* **Assignment**
From the data below, pull out every line that contains the string "right" and copy each of those lines unchanged.
*** Opening of Records for the task ***
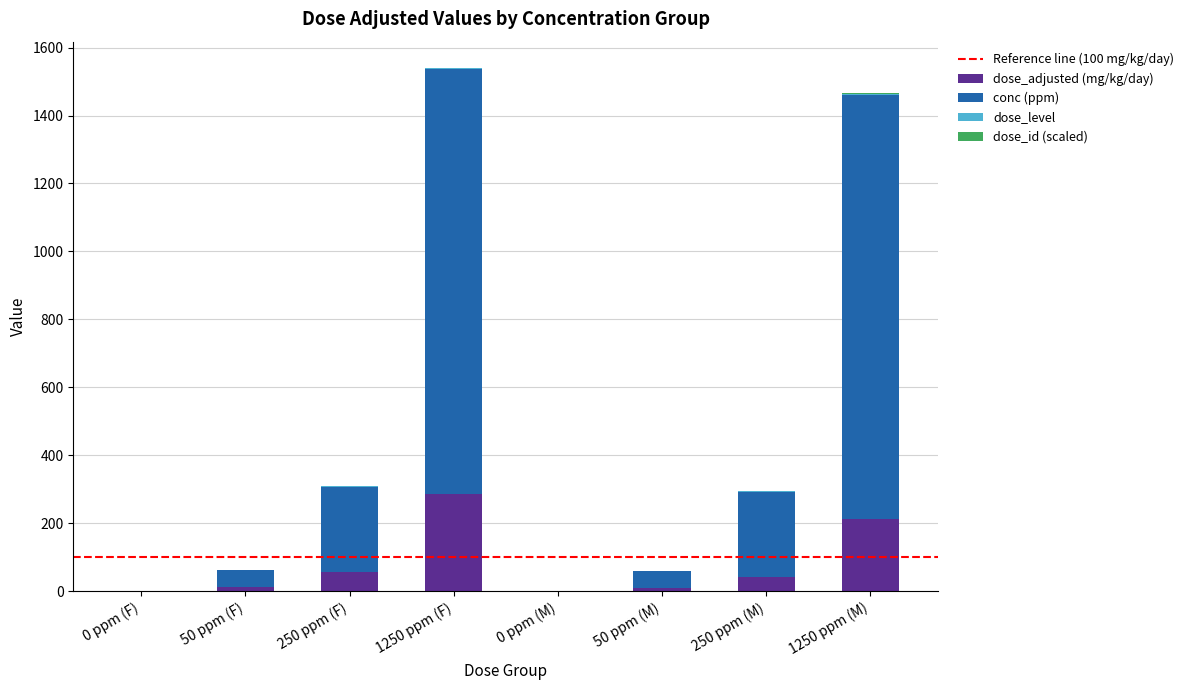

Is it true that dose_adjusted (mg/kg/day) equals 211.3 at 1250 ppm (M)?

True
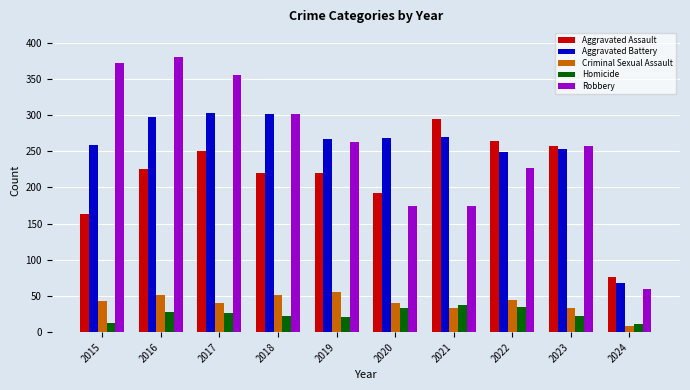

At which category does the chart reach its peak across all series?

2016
*** Close of Records for the task ***
*** Opening of Records for the task ***
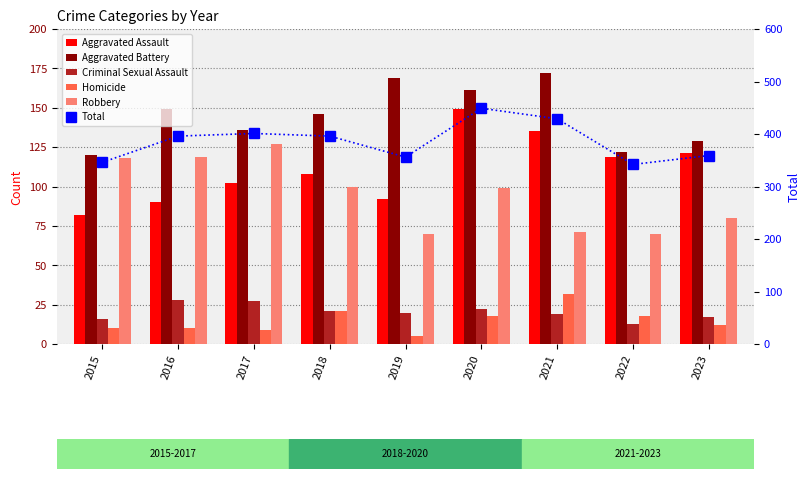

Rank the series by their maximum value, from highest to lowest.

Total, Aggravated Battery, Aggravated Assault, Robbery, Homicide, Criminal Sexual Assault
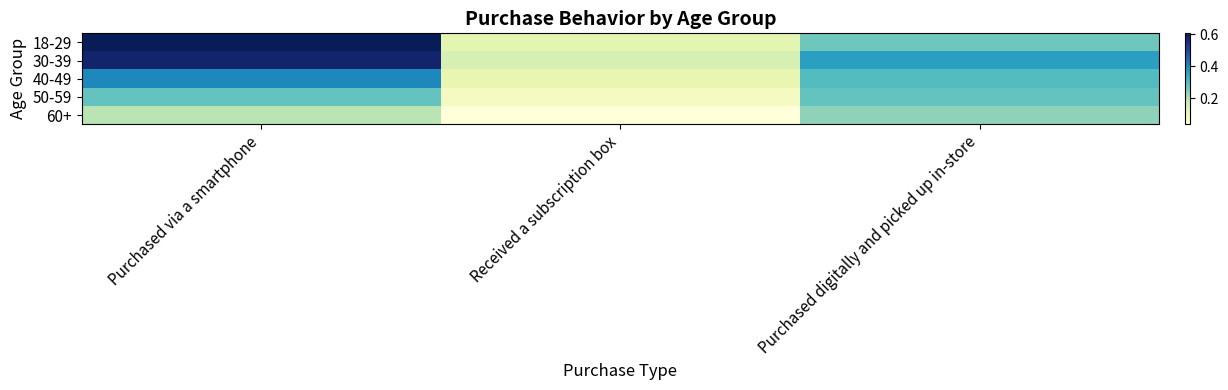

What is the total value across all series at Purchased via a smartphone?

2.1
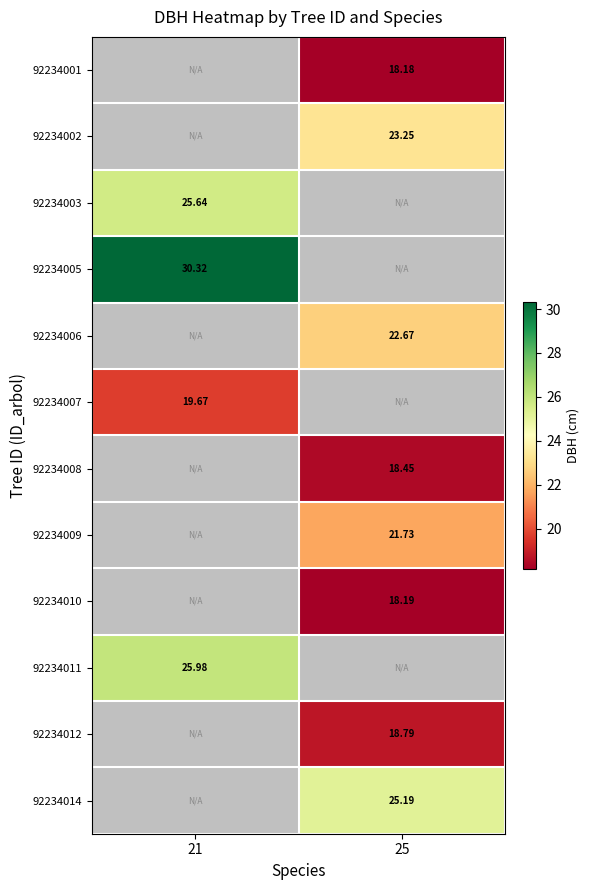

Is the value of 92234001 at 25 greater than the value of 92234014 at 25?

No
*** Close of Records for the task ***
*** Opening of Records for the task ***
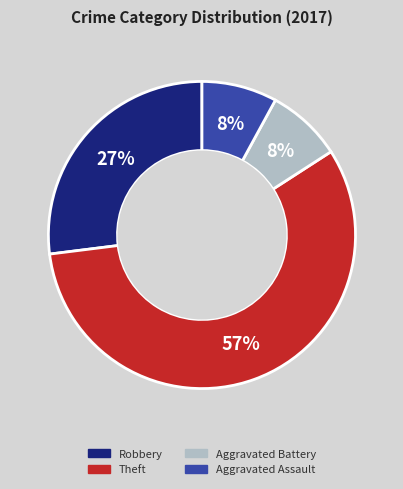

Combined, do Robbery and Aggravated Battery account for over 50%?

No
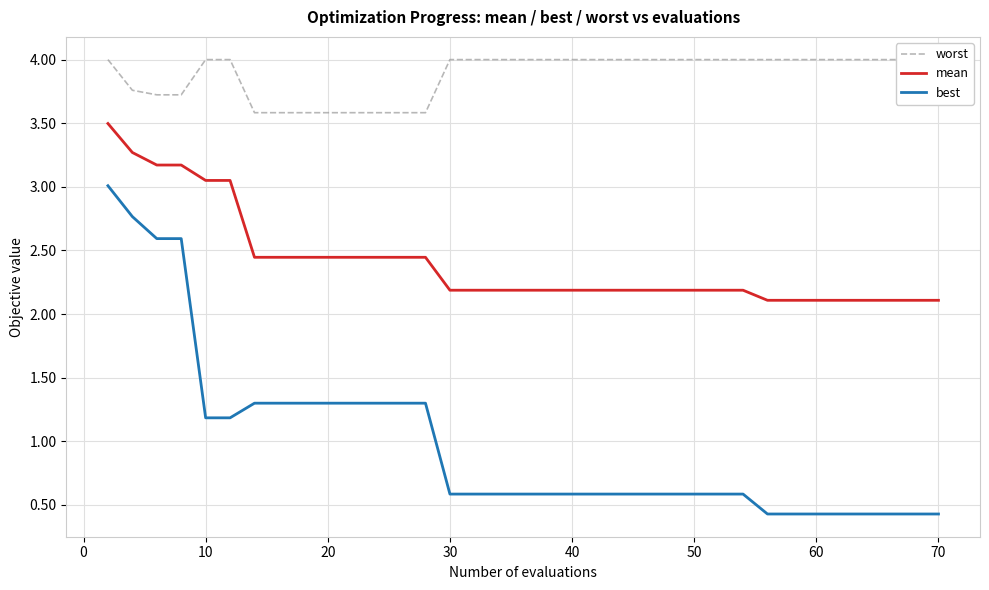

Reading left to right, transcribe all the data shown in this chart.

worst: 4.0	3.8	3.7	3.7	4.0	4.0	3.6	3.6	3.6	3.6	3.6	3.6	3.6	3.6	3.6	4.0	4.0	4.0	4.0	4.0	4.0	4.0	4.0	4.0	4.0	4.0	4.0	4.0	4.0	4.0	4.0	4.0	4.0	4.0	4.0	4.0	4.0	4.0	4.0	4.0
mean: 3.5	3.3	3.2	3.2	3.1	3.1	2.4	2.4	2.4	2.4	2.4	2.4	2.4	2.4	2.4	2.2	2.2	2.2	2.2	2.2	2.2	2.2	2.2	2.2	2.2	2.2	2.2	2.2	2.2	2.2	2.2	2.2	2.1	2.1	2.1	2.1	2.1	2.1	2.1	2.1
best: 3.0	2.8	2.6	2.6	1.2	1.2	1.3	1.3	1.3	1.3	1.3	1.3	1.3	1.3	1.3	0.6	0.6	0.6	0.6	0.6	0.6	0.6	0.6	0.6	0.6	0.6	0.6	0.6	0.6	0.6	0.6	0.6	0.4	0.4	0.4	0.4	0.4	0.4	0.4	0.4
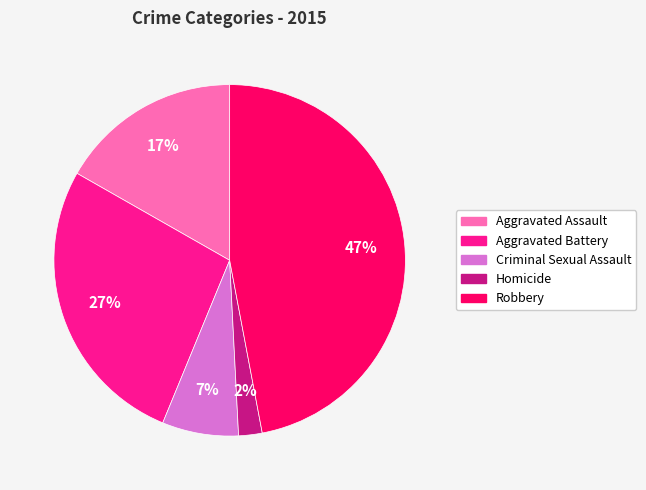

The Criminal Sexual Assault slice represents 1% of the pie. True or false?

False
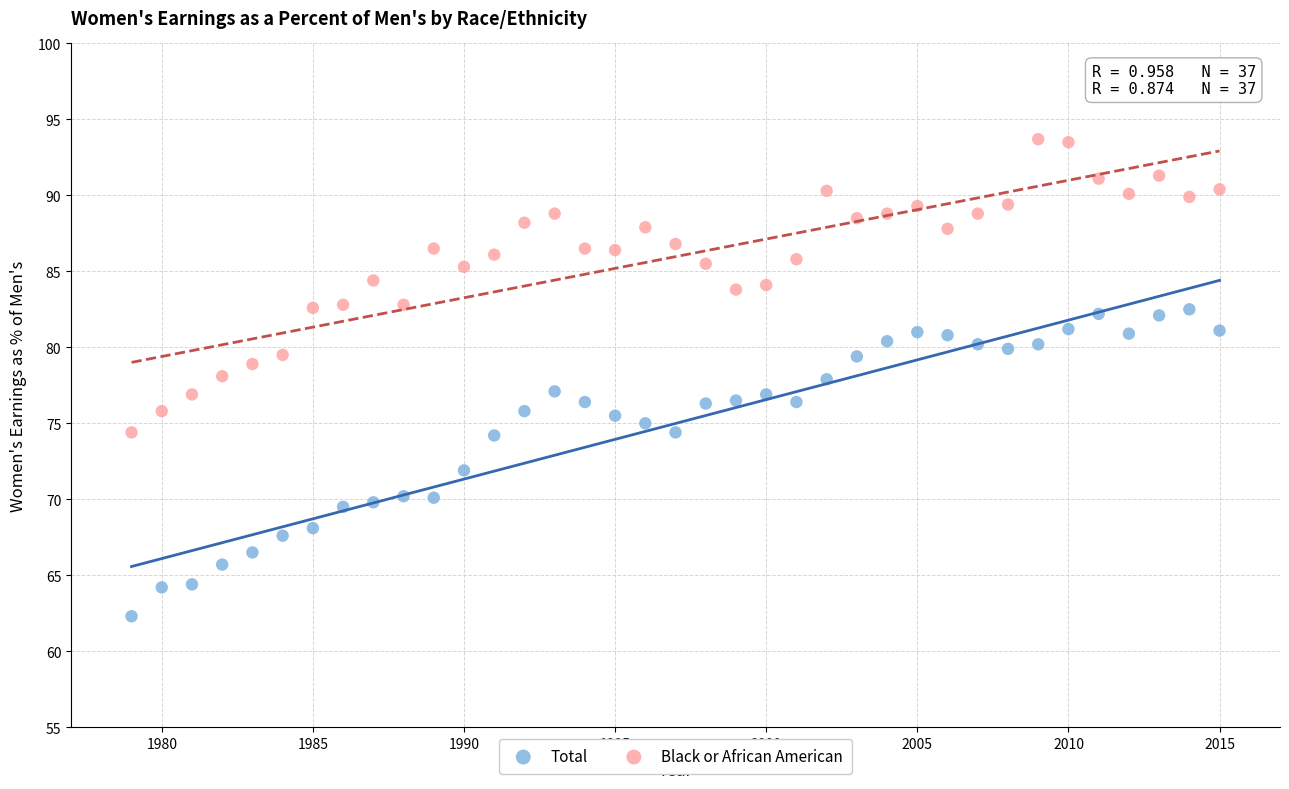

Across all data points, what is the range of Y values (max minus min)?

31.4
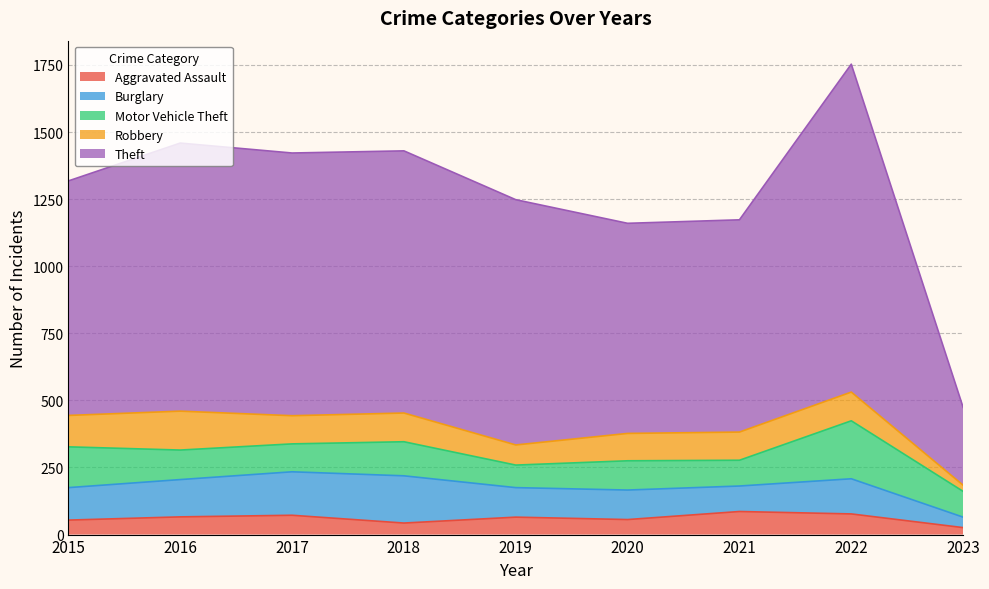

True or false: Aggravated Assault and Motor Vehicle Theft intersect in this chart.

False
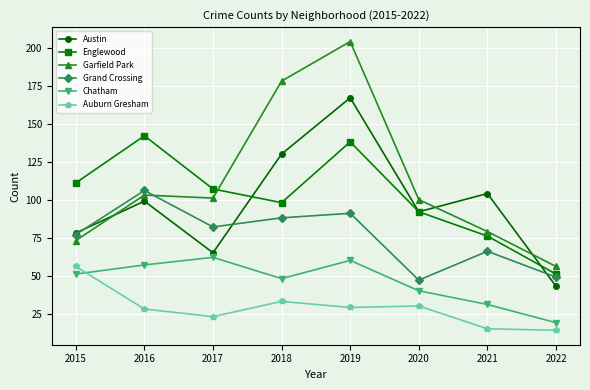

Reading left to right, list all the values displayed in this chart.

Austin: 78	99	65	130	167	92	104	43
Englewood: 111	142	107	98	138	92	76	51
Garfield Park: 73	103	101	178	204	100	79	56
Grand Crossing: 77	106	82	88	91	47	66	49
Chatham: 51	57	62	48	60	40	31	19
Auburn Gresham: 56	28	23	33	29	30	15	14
*** Close of Records for the task ***
* **Exercise result**
Reading left to right, transcribe all the data shown in this chart.
Reading left to right, list all the values displayed in this chart.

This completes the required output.